Requirement = Your answer consists of the lines in the data that contain "Xbox". Copy each of them.

++++++++

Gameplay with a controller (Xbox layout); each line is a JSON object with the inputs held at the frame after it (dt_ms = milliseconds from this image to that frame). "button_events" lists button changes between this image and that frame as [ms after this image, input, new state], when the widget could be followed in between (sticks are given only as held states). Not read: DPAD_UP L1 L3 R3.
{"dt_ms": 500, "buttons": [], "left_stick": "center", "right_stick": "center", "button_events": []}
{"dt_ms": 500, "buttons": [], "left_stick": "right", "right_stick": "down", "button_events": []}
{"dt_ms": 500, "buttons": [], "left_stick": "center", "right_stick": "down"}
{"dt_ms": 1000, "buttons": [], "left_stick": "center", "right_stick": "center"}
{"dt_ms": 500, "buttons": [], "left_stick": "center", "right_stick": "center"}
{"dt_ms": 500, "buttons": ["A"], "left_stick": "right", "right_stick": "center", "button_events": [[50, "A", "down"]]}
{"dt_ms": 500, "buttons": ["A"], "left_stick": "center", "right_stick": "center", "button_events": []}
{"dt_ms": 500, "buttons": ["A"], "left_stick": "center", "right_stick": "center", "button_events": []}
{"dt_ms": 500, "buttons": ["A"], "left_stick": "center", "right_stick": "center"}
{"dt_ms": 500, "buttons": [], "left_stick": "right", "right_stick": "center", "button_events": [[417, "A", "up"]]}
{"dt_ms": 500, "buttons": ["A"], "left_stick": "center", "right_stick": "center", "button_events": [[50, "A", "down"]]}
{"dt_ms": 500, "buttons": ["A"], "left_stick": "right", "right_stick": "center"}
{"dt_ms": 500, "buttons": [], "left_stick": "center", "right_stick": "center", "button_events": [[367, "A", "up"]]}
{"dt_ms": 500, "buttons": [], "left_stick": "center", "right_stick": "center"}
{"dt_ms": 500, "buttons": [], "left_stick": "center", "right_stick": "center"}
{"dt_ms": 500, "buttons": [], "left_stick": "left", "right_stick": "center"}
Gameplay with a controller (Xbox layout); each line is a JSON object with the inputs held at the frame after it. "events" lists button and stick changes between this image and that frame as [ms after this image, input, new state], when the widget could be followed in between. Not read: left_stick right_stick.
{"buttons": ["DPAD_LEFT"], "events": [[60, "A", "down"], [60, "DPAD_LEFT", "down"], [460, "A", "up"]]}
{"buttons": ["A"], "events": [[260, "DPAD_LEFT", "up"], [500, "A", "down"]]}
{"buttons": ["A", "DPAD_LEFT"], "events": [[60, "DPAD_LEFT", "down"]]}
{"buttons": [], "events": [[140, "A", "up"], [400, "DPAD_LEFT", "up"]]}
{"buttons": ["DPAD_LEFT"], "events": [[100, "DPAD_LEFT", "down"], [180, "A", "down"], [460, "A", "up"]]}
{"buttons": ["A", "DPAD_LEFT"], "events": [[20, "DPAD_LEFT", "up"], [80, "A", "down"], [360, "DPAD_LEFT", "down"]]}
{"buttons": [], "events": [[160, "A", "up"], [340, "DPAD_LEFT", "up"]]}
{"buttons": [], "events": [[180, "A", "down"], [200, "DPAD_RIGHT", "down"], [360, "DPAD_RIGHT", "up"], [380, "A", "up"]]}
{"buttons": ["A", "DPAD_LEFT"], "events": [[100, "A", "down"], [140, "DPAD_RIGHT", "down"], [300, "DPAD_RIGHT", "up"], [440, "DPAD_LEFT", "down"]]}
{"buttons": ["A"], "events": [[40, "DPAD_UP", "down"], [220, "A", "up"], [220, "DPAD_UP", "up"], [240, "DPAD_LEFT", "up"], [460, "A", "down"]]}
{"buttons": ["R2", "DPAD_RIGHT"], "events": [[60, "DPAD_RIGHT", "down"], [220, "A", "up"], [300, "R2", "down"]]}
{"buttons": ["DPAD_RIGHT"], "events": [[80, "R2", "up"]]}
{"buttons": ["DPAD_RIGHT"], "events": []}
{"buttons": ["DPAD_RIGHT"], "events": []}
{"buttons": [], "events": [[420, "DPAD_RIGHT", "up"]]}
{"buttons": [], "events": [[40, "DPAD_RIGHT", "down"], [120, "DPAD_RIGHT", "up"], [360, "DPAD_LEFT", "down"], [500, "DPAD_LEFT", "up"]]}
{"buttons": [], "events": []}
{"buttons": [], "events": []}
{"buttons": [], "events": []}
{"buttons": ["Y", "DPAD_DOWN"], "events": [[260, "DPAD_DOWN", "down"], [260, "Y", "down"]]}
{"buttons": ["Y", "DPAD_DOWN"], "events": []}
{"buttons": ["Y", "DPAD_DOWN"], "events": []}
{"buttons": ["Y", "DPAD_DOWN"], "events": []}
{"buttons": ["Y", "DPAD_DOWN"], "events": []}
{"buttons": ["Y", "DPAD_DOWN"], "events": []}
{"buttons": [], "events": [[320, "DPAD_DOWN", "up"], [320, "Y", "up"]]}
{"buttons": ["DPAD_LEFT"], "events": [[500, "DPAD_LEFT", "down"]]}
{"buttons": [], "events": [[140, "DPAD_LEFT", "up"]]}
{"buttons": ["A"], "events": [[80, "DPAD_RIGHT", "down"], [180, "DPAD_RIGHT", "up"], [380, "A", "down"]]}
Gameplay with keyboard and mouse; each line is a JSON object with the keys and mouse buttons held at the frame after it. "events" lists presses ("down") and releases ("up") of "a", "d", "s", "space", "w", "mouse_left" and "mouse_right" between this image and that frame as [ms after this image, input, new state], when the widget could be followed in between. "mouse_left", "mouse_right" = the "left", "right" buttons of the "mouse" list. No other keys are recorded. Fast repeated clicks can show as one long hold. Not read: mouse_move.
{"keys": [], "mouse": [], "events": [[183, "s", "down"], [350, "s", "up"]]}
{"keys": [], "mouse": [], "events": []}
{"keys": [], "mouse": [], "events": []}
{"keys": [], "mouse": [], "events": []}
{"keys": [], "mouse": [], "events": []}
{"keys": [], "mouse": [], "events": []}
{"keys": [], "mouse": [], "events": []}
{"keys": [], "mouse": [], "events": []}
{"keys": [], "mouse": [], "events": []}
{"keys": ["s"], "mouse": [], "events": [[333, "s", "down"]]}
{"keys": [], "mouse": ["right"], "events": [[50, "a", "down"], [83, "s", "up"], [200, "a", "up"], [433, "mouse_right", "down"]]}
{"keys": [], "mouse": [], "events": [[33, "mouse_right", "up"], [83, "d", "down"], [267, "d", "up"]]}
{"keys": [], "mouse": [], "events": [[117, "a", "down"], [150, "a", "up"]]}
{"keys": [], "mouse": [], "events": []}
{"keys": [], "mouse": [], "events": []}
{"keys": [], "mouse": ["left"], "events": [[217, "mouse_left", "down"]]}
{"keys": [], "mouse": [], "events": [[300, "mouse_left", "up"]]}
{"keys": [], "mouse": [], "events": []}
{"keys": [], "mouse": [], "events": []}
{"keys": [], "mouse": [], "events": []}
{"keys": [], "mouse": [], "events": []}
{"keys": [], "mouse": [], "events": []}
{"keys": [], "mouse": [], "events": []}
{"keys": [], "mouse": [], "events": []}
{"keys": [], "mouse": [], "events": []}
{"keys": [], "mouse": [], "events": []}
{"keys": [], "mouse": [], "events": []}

++++++++

Answer to the exercise =
Gameplay with a controller (Xbox layout); each line is a JSON object with the inputs held at the frame after it (dt_ms = milliseconds from this image to that frame). "button_events" lists button changes between this image and that frame as [ms after this image, input, new state], when the widget could be followed in between (sticks are given only as held states). Not read: DPAD_UP L1 L3 R3.
Gameplay with a controller (Xbox layout); each line is a JSON object with the inputs held at the frame after it. "events" lists button and stick changes between this image and that frame as [ms after this image, input, new state], when the widget could be followed in between. Not read: left_stick right_stick.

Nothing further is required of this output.